Les changements concrets dans nos classes
Des bénéfices pour tous
À Lyon, une équipe de professeurs de sciences a mis en place des projets communs entre leurs classes. "Avant, chacun faisait ses expériences dans son coin", raconte Pierre, prof de physique-chimie. "Maintenant, on fait des défis scientifiques entre classes. Les élèves adorent, et nous, on partage nos préparations, nos idées. On gagne du temps et c'est plus motivant."
Surmonter les obstacles pratiques
"Le temps, c'est toujours le problème", admet Samira, professeure des écoles à Bordeaux. "Alors on a commencé petit. Une fois par période, on reste une heure après la classe. Chacun présente une activité qui marche bien. On filme avec nos téléphones, on partage les documents. Ce n'est pas grand-chose, mais ça nous fait avancer."
Des élèves qui progressent mieux
Au collège Jules Ferry de Nice, les résultats parlent d'eux-mêmes. "Depuis qu'on travaille vraiment en équipe", note la principale, "les élèves sont plus motivés. Ils voient qu'on est cohérents entre nous, qu'on utilise les mêmes méthodes. Les progrès sont là." Ces observations rejoignent les recherches d'Helen Timperley ;"quand les profs travaillent ensemble, les élèves apprennent mieux."
Le développement professionnel, ce n'est pas une histoire de grands discours ou de formations compliquées[2]. C'est avant tout une affaire de petits pas, de moments partagés, d'idées échangées.

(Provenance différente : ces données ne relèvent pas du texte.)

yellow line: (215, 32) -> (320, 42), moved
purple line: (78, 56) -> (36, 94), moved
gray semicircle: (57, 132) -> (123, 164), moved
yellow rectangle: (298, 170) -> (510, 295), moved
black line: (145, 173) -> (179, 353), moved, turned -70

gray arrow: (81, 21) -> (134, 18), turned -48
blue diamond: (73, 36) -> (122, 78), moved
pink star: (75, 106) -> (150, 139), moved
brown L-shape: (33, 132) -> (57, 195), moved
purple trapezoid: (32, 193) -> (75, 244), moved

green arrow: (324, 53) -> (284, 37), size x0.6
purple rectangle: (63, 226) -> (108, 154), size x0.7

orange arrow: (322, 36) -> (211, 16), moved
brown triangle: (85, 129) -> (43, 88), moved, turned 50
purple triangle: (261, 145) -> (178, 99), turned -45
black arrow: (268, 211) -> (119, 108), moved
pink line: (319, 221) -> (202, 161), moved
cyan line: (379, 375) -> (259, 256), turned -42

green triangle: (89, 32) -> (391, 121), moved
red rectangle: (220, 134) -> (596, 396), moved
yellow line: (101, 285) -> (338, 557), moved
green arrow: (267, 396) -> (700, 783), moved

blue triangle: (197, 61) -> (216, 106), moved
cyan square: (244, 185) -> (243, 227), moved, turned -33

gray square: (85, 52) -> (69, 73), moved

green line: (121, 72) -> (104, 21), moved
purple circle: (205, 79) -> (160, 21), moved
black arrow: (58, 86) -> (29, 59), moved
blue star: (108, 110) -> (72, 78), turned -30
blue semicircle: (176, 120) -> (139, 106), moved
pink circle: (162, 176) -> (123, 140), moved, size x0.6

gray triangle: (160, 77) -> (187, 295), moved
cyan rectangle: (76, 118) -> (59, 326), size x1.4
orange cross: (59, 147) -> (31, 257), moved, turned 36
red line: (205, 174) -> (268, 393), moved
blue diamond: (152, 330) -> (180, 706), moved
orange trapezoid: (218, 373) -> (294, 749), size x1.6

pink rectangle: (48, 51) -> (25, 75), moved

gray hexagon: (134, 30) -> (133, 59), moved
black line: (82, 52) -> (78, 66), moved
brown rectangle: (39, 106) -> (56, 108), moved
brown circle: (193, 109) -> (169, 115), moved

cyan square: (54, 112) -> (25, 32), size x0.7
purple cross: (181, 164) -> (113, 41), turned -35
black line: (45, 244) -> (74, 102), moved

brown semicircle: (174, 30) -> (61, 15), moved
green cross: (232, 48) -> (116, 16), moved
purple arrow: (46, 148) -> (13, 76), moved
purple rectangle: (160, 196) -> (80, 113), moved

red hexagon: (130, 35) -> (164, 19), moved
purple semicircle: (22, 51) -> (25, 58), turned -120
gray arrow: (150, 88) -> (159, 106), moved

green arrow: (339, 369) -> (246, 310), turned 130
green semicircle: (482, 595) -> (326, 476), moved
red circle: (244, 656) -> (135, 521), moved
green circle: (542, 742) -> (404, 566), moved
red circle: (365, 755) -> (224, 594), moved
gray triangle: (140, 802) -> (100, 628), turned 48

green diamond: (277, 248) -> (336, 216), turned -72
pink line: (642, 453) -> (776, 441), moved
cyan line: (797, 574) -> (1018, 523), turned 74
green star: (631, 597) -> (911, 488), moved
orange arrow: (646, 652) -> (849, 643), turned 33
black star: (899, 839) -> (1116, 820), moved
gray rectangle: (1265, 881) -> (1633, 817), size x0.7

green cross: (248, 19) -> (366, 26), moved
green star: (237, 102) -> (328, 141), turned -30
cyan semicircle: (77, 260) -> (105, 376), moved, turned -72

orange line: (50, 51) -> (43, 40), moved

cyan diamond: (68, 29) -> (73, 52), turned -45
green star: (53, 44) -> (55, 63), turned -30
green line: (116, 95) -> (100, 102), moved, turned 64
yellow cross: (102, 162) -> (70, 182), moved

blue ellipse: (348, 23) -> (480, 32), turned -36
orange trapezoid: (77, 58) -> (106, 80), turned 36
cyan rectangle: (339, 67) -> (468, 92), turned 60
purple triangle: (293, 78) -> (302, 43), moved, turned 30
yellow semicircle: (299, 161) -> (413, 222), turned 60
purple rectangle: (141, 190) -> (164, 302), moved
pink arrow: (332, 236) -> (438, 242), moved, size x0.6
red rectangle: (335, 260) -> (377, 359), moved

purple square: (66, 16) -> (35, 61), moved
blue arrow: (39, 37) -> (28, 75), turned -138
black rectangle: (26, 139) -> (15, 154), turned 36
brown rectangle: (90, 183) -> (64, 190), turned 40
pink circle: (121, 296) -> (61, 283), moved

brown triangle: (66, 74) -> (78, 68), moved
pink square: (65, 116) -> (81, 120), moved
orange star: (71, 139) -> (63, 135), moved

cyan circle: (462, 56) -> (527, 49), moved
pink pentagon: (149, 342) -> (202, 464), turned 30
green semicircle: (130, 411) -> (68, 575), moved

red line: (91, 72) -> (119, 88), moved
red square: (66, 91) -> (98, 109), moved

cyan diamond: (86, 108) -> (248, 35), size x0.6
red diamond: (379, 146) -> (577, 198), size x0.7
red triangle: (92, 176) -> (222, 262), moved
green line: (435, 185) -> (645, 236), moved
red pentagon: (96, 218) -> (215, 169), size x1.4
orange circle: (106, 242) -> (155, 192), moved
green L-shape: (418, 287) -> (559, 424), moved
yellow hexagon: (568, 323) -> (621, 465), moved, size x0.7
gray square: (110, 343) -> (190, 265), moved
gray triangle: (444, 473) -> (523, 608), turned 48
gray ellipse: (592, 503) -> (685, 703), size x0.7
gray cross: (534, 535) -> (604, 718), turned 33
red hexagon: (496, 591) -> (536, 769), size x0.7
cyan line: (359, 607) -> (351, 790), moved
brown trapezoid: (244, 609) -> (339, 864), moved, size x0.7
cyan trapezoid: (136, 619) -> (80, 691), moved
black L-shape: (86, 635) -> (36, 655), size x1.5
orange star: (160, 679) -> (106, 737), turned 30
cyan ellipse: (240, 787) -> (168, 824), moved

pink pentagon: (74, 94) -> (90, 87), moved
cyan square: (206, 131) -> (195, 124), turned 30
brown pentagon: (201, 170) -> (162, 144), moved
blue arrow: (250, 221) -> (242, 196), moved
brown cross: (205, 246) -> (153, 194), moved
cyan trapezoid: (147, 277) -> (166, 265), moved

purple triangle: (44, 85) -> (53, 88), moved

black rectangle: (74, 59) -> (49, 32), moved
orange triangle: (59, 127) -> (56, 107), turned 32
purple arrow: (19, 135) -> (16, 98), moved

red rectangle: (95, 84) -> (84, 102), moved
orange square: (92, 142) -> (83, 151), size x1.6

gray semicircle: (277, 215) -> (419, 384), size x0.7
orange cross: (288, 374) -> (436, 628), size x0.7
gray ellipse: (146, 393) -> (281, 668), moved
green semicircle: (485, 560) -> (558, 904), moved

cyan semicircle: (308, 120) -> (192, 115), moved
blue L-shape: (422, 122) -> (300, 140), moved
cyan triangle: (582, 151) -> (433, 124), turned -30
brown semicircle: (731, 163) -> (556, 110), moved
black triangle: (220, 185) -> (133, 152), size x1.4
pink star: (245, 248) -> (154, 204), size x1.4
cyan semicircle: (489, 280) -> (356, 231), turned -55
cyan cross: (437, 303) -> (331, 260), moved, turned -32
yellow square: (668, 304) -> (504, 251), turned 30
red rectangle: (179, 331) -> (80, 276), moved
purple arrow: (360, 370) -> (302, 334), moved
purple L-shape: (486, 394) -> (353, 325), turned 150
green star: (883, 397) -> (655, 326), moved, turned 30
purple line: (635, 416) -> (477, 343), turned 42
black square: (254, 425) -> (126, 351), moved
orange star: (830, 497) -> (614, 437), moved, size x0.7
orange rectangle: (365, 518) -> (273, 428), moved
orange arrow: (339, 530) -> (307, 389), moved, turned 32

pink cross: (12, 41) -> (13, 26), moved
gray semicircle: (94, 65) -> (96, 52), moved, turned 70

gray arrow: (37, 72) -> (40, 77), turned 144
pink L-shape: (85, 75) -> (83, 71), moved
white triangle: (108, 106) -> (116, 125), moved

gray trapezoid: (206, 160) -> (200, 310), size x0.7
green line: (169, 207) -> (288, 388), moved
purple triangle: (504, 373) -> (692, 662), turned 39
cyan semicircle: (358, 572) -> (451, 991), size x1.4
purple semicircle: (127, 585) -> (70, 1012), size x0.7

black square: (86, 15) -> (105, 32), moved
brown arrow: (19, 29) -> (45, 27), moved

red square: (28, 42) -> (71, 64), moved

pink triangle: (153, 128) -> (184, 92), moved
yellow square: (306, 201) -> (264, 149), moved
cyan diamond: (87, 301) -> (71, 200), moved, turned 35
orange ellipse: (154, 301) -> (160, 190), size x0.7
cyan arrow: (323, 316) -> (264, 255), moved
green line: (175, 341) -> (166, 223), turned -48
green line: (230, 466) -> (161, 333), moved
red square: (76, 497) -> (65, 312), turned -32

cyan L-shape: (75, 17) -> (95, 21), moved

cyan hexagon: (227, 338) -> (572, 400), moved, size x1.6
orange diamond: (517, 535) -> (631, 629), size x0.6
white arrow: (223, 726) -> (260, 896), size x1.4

François Muller en parle: "L'enseignant qui partage ses pratiques est un enseignant qui grandit." Chacun peut commencer à sa façon, à son rythme. L'important, c'est de faire le premier pas vers les autres.
Ce qui compte, ce sont ces moments où l'on se dit : "Tiens, ça, je n'y avais pas pensé", ou "Ah, je vais essayer ça dans ma classe demain." Ces petites victoires du quotidien qui, mises bout à bout, font de nous de meilleurs enseignants. Et tout ça, on ne peut pas le faire seul. Heureusement, on n'a pas à le faire seul.
[2] Sources et Références : HATTIE, John (2009). Visible Learning: A synthesis of over 800 meta-analyses relating to achievement. Routledge. - TIMPERLEY, Helen (2011). Realizing the Power of Professional Learning. Open University Press. – SAHLBERG, Pasi (2021). Finnish Lessons 3.0: What Can the World Learn from Educational Change in Finland? - HARGREAVES, Andy & O'CONNOR, Michael T. (2018). Collaborative Professionalism: When Teaching Together Means Learning for All. - MULLER, François (2017). Des enseignants qui apprennent, ce sont des élèves qui réussissent. ESF Sciences Humaines. - Études de cas et rapports nationaux : OCDE (2023). TALIS 2022 Results: Teachers and School Leaders as Lifelong Learners. - CNESCO (2021). Le métier d'enseignant en France. - Ministère de l'Éducation Nationale (2022). Guide du travail collectif des enseignants. - Études de terrain: Académie de Toulouse (2022). Rapport sur l'expérimentation des "rendez-vous pédagogiques". - Institut Français de l'Éducation (2023). Les collectifs enseignants : leviers de transformation des pratiques.